At least 100 homes destroyed on one of the Canary Islands
Around two-meter-high waves of red hot lava flowed through a town on a Spanish island this weekend as firefighters stood by haplessly.
At least 100 homes were destroyed by lava flow after a volcano erupted on the Spanish island of La Palma in the Canary Islands archipelago on Saturday.
Spanish authorities have barred ships and boats from coming too close to the eruption zone on the La Palma island to avoid mishaps.
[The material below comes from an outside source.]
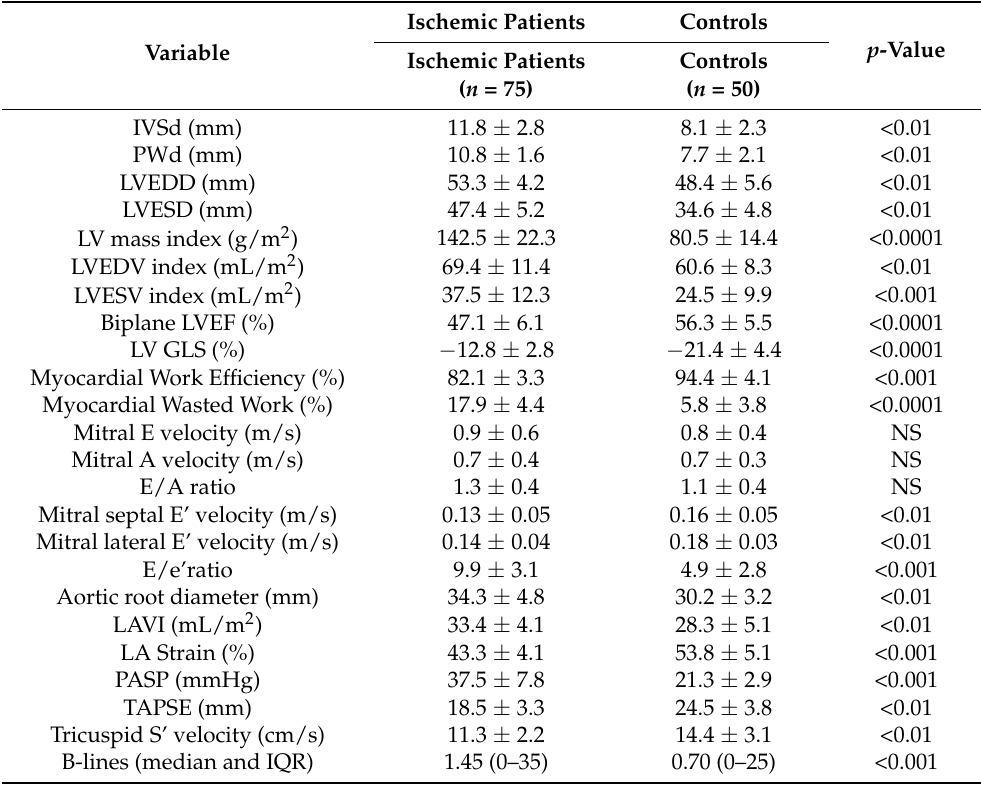
Table 2. Baseline echocardiographic measurements in the ischemic patients and control group.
Over the past week, the island was jolted by at least 4,200 micro tremors. The spiking seismic activity indicated that island was being deformed by rising magma. Subsequently, the land swelled six centimeters in a week with the land rising 4.5 centimeters on just Wednesday last week.
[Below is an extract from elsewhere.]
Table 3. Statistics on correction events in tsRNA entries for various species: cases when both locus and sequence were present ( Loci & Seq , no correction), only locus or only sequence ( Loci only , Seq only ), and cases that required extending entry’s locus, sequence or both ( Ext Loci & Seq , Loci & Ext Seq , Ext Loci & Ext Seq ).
Miembros y efectivos de @BomberosGC nos envían estas imágenes de su despliegue ahora mismo en el municipio de #ElPaso, entre #Tajuya y #ElParaiso#VolcandeLaPalma #volcanCumbreVieja pic.twitter.com/gB5xgBhTwa— RTVC (@RTVCes) September 20, 2021
A swarm of earthquakes hit La Palma Island on September 11 with the initial temblors recorded at over 20 kilometres below the surface. On Wednesday, the quakes were recorded between eight and 16 kilometers. Last 20 quakes were recorded just three kilometers below the surface.
The last time the Teneguia volcano erupted was in 1971. For more than three weeks, lava flowed from a crack in La Palma’s southern end.
In 2011, an underwater volcano had erupted off the coast of El Hierro Island in the Canary Islands. Tenerife and La Pakma are the most volcanically active islands in the Canary Island chain.
Local TV footage showed a steady flow of red-hot lava and dust emanating from the Cumbre Vieja National Park in the south of the island.
As many as 5,000 people, including 500 tourists, have been evacuated by Monday morning.
La Palma, the fifth-largest among the Canary Islands, is not as popular a tourist destination as more attractive islands of Lanzarole, Fuerteventura, Gran Canaria and Tenerife.